Снежинки, кружась, опускались на подставленную ладошку девчушки. Ее юркий язычок подхватывал их еще на подлете: зверек, живущий в желудке, сегодня был особенно зол. Вокруг – поле повернутых к небу ладошек. Все в одинаковых грубых варежках, слишком широких, будто сшитых для кого-то другого. Поле одинаково голодных глаз. Поле безмолвного ожидания.
Минули годы с Великой Победы, но голод все еще хлестал наотмашь, зверее фашистов. Воспитательницы, пряча глаза, шептались: мол, опять засуха выдалась лютой, урожай не удался, запасов зерна не осталось. Раньше бы обвинили Бога, да его уже отменили, и теперь крайней становилась погода. Не правительство же.

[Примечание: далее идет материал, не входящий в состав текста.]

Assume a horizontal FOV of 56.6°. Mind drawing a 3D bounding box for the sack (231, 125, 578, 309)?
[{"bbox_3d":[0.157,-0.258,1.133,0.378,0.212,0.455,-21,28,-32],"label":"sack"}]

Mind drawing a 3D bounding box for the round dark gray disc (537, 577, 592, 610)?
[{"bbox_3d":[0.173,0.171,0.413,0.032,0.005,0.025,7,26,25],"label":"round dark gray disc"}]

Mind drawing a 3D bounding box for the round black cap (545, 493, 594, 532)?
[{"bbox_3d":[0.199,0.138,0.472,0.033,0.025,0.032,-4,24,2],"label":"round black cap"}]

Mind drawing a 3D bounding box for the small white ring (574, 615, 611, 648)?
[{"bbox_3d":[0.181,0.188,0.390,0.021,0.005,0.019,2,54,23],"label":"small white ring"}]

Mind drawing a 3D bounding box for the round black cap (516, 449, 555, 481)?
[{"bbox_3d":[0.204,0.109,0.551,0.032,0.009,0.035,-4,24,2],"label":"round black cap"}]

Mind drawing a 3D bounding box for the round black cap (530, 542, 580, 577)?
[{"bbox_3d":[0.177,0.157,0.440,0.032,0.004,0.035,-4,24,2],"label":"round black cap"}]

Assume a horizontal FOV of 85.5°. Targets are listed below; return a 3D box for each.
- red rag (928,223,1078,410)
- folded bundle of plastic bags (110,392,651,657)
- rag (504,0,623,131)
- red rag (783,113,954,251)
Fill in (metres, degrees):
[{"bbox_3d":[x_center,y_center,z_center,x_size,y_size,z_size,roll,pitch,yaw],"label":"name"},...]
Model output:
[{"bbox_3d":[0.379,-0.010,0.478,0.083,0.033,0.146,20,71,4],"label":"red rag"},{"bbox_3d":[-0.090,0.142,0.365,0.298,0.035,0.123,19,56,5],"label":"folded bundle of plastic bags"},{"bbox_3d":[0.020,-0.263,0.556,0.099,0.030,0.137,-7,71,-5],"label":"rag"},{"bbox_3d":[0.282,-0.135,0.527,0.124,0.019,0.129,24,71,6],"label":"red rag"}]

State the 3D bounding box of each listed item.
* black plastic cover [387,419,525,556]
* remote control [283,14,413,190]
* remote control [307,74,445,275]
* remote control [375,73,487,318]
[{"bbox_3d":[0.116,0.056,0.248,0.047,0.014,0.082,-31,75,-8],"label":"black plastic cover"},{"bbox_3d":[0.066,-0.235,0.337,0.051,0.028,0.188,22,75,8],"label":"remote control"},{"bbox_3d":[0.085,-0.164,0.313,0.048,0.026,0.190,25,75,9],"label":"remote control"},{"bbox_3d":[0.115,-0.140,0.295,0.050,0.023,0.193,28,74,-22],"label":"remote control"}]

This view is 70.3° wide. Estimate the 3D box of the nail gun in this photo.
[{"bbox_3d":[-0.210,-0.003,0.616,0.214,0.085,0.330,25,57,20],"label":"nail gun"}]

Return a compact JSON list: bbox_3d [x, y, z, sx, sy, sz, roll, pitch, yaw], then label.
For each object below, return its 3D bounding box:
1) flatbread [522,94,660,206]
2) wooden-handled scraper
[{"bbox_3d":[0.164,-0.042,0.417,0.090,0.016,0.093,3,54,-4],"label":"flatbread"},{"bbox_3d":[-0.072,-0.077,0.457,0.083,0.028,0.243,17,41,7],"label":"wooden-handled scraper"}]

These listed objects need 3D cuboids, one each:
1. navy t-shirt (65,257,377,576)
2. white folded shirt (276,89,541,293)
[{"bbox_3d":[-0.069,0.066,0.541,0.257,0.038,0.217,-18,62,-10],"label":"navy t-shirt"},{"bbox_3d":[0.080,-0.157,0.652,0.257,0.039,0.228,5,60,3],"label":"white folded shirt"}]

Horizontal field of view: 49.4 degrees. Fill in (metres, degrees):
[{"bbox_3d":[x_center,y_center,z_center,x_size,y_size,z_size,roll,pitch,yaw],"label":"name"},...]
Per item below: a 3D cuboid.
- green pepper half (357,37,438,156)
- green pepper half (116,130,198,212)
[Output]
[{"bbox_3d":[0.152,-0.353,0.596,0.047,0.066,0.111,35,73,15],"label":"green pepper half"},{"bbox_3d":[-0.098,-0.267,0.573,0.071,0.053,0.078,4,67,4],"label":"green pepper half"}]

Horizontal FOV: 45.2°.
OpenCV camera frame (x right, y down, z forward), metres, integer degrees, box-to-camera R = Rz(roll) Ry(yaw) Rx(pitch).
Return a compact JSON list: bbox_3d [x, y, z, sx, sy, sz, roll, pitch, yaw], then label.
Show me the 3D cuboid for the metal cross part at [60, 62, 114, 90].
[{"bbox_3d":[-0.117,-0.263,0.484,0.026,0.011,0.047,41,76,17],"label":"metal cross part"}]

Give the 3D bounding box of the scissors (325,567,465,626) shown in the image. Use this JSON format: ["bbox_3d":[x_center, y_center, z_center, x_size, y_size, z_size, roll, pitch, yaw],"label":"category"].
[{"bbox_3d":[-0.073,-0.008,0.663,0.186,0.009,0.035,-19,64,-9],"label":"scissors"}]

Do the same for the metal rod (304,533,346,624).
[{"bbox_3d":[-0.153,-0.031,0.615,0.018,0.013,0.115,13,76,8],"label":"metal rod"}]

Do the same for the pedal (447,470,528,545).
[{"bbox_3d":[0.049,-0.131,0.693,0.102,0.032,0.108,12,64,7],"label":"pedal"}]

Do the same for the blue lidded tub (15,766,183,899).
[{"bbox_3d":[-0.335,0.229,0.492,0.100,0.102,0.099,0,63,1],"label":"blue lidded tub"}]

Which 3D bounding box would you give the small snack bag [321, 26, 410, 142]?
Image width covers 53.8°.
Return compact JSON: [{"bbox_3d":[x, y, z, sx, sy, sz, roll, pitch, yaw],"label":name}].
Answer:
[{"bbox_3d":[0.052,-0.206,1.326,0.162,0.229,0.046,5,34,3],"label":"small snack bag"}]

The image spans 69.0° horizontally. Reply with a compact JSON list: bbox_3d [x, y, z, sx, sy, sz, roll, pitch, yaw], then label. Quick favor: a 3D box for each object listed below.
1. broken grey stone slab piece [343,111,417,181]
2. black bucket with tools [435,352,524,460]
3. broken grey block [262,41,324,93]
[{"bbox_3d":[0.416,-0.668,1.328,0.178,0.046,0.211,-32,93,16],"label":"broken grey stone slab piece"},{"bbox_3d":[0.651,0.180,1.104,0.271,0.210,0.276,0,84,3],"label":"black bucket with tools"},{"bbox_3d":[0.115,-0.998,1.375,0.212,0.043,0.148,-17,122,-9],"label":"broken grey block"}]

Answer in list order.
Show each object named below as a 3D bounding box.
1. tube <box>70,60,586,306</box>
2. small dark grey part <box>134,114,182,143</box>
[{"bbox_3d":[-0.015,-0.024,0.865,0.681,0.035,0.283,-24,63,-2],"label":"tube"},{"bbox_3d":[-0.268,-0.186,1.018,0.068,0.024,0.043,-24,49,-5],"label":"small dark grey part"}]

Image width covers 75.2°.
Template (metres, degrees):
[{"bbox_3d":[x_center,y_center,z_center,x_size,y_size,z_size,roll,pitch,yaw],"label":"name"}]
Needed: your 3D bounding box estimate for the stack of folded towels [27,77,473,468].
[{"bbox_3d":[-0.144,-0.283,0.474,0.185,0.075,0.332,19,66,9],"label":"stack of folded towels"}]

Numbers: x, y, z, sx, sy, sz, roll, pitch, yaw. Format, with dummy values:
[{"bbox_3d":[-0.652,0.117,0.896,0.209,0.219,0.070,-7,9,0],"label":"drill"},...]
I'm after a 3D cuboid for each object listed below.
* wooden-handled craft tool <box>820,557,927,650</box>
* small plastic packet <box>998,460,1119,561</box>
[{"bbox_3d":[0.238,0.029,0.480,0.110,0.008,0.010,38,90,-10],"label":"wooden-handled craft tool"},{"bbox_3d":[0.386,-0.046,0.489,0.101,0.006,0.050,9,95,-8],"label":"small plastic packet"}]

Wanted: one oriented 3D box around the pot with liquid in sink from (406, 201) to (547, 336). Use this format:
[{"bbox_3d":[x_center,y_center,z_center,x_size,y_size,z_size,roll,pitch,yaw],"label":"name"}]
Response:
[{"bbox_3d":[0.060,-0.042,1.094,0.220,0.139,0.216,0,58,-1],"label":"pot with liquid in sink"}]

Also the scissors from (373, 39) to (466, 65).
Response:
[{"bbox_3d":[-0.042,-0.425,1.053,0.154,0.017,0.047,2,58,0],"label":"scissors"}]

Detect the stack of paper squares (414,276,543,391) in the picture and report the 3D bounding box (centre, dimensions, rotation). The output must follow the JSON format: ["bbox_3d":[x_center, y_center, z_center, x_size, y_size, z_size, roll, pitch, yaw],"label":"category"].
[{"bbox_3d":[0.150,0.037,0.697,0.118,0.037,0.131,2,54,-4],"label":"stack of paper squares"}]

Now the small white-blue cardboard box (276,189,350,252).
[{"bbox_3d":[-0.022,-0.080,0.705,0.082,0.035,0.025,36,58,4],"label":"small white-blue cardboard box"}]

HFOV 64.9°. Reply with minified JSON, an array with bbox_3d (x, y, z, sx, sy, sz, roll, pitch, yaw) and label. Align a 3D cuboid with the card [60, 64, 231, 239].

Несколько ложек жидкой картофельной похлебки, куска хлеба, брюквы и, если повезет, сосульки-двух не хватало детским телам, и несколько раз в неделю свободных коек в детдоме становилось больше. Декабрь, завывая, ночами пролезал под ребра, но брать освободившиеся одеяла никто не решался: пустоту в желудках воспитателей заполняла злоба, а это страшнее холода.
Та зима в Вологодской области случилась снежная, слепящая, не то что ленинградская мрачность. Закутанная в колючий шарф – торчали лишь голубые глаза да часть красного носа, Пелагея подставляла ладошку крутящимся снежинкам, а шарф – солнцу. Но оно, обидевшись на девчушку, совсем не грело, а посылало вместо своих лучей царапающий снег.
Она точно знала, почему так.
Воспитательницы говорили, что все ребята в этом детдоме – бракованные. От гнилой осинки не родятся апельсинки, знаете ли. А стране нужны апельсинки.
– Отче наш, сущий на небесах, да святится имя Твое… – слова скупо, по штуке вырывались из побелевших губ девочки. Широкая варежка инстинктивно прижималась к груди – туда, где еще недавно грел подаренный батей крестик. Ни крестика, ни бати.
– Хватит! – губы под шарфом обжег удар, но девочка не дрогнула. – Сколько раз повторять, забудь эту дурь! Твой поп-родитель – предатель, и тебе, его дочери, придется исчезнуть. Советская страна однажды спасла тебя, неблагодарную, вытащила из мракобесия. Она же и сделает из тебя приличного человека, даст светлое будущее.
Пелагея не нахмурилась, и воспитательница, заметив это, довольно улыбнулась. Девчонку привезли в вологодский детдом №17 из Ленинграда полгода назад. И тот, и другой – серые, мрачные. Она была как драная кошка: царапала других детей, рыдала ночами, кидалась на воспитателей, стоило им упомянуть ее корни, и – кошмар какой – беспрестанно молилась. Но чего еще ждать от дочери попа, врага народа?
– Ненавижу вас! Зачем вы меня забрали? – выла она, сидя в кадке с холодной водой, но наотрез отказываясь мыться. – Верните меня в Ленинград, там мои батя с матушкой, там Валя, я не хочу быть одна, я хочу к ним, верните меня обратно! Здесь противно!
Звон оплеухи – и долгожданная тишина.
– Нет больше твоих бати с матушкой, и Вали твоей больше нет, – однажды, не выдержав, разъярилась воспитательница. – Бросили они тебя, все лежат в мерзлой земле, и никакой «Бог» не помог. Откажись от своей порции – живо к ним отправишься. А нам сытнее будет.
В сумерках комнаты проступали одинаково бритые головы, как коршуны, голодно глядевшие на дрожащую в кадке сироту.
Пелагея знала: злые воспитатели врут. Батя с матушкой есть, и Валя есть – в жарких молитвах, в звучащих в ее мыслях голосах, в новогодних воспоминаниях.
Но почему они не приходят за ней?? Почему не заберут домой, в их квартиру на Фонтанке с ободранными кем-то во время войны обоями?
Неужели это из-за тех богохульных слов, которые она услышала во дворе и глупо повторила при бате? Он тогда разгневался так страшно, что она много часов пряталась у соседки тети Маши.